Two sides to the contract

However, there are two sides to any social contract. As citizens, we need to accept that if we want to live connected lives, then we need digital infrastructure which means data centers: they are the physical manifestation of the digital world. They are where the internet lives. As such they underpin almost everything we do and enable our economy to function, from supermarket logistics to vaccine development. But, despite the fact that we depend on the internet for every aspect of our daily lives; we often don’t make that connection: a recent demonstration opposing data center developments was organized and publicized entirely through internet-enabled social media, but the irony was entirely lost on the instigators. There is a sense that the internet somehow runs by magic. It does not, it is an essential utility and it runs on physics. Moreover, the extent to which we rely on it means that it must work - all the time - and this demands the kind of industrial-scale infrastructure that we would take for granted elsewhere.

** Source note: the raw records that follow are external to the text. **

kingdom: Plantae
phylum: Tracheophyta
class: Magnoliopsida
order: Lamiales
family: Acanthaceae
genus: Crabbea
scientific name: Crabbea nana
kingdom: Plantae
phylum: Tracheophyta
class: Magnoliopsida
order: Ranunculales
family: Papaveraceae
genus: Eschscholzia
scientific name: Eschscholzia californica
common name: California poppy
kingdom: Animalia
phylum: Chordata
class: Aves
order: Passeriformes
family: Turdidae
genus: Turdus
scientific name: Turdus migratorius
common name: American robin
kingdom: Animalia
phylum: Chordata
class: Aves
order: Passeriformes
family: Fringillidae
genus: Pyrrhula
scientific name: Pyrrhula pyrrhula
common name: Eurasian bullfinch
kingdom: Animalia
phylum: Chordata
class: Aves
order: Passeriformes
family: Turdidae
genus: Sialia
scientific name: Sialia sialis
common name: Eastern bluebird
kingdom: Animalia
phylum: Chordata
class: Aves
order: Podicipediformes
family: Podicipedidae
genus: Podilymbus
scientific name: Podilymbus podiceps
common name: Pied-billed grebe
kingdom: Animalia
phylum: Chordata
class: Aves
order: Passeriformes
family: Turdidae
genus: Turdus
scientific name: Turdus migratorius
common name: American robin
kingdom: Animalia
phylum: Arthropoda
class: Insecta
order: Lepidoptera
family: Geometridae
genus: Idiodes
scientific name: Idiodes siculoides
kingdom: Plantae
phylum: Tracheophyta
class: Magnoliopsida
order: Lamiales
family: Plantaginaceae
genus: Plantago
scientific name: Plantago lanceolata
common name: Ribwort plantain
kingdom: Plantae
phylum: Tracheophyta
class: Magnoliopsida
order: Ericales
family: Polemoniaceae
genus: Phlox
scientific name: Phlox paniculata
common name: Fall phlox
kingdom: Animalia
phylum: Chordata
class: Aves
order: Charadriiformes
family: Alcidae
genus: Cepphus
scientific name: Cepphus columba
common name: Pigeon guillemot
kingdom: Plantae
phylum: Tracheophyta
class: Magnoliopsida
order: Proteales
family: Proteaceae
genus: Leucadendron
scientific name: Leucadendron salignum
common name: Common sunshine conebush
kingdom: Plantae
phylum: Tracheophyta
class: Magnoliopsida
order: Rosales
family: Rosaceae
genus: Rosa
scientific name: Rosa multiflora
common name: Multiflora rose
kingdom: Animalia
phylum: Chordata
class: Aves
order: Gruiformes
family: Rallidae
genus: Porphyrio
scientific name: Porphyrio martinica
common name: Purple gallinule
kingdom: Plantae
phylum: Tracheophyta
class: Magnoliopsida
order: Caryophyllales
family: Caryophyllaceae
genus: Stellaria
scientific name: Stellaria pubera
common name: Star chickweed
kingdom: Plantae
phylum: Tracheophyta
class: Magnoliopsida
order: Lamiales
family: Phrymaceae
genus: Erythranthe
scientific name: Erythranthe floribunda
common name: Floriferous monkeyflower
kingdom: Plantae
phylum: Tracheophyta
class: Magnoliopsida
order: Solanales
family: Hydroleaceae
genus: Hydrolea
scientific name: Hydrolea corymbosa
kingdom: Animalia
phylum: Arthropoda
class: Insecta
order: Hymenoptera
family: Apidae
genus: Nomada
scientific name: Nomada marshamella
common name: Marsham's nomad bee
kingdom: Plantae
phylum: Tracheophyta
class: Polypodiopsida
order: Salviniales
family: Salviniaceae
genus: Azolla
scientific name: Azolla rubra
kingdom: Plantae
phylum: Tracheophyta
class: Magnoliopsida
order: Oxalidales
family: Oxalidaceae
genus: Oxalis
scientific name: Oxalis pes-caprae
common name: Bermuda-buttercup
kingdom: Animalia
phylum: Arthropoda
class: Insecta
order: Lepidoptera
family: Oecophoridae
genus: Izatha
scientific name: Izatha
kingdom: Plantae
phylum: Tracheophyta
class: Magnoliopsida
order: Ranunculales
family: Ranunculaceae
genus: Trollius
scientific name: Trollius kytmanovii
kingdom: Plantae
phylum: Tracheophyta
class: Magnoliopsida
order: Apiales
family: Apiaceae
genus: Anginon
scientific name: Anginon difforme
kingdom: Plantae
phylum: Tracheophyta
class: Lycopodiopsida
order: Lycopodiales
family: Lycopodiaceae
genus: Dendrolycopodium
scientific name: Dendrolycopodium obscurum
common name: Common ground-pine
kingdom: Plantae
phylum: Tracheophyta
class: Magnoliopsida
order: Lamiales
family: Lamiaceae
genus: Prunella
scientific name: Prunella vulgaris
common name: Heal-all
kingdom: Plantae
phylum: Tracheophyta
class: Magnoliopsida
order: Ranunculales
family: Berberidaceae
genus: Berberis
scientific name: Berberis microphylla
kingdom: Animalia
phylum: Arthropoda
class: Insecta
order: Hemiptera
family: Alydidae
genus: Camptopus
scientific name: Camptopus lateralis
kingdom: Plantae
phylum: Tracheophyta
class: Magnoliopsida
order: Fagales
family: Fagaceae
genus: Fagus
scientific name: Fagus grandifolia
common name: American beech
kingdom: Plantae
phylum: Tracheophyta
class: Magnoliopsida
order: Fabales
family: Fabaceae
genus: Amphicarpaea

So while our party planner, in her (hopefully) immaculate dress, might opt to maintain her insulated existence, data center operators are choosing to engage, and earn their social license to operate. Albeit belatedly, social performance is moving up corporate agendas, both strategic and operational. At a more general level we are seeing greater transparency and accountability: regulators are increasing their scrutiny of data center operations and the sector is setting ambitious targets through voluntary agreements. There is a lot more to be done but things are moving in the right direction. And as transparency improves on energy and resource use, there will be less room for conjecture, and we can all have a more grown-up conversation. I can’t wait.